Saturday, January 24, 2009

Aid Workers in Chad

The Jan 5th issue of the New Yorker has an essay on aid workers in Chad. This part of the reporter´s interview with an employee of an unnamed "large well-known humanitarian organization" hits a little too close to home:

One night, she took me to a tiny restaurant run by two Chadian women. She drove through the dark, chaotic streets of N’Djamena in her agency’s jeep, past sheds and mud-brick buildings where groups gathered around small cooking fires, past an endless procession of people along the road, all coming into view and going out again as the headlights swept by. The restaurant was in a dim, stony courtyard lit by kerosene lanterns, and consisted of a few plastic tables and chairs. She knew the women who ran the place and greeted them warmly. She ignored the cold stares from a table of men drinking beer in the shadows.

Over a meal of fried plantains and bony fish from the Chari River, she told me that, among the variety of aid workers, two broad categories stood out: the runners and the seekers. The runners were fleeing their past lives; the seekers were looking for adventure or enlightenment. She was a runner, she said, but offered no details.
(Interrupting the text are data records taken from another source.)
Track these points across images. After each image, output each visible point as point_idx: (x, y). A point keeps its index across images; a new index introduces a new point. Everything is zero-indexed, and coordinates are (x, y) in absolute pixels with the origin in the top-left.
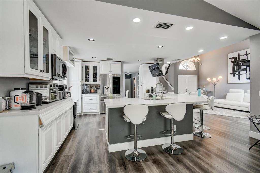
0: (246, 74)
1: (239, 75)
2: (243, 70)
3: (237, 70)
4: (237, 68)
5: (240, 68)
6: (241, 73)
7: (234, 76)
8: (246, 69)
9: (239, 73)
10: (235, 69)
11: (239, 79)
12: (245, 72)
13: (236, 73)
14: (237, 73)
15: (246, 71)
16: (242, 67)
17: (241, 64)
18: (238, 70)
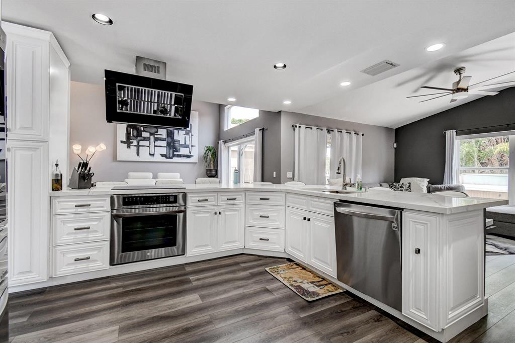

She went on to say that she had reached a point in her life where she must make a choice. She was thirty-three, young enough to return to her country and try to establish a life with marriage, children, and a home. Or she could continue on as she was, with reassignments every few years and little chance for marriage and children. “Look around,” she said, “and you’ll see that this business is full of women thirty-five to forty-five who are strong, competent, good at what they do, and single.” She had never had a long-term relationship. She must make a choice, she said. It seemed to me that she already had.

5 comments:

Claire said...

So are you a runner or a seeker?!

Anonymous said...

Touching...

nomad said...

I´m a seeker. you?

Дмитрий Дончук said...

Hi Neil, just found this blog via your FB link - it's really splendid that you run this - so many have something to say but don't have time or talent or both - you certainly do.
the piece you quote - it is a kind of common place to think like that when it comes to the humanitarian worker's "destiny", and of course there's something in there, but - i think it's too too simplistic way just casting people into some categories - this time two, another example you may have heard about - three: missionaries, mercenaries and misfits:)) I've been questioning myself what category I fall to and have yet to find an answer (if I ever will). Does not it too depend on when, by whom and in what context this question is being asked? (BTW most of time I believe I am a misfit;)

Lynne said...

Which are you, Nellie? Can you be both?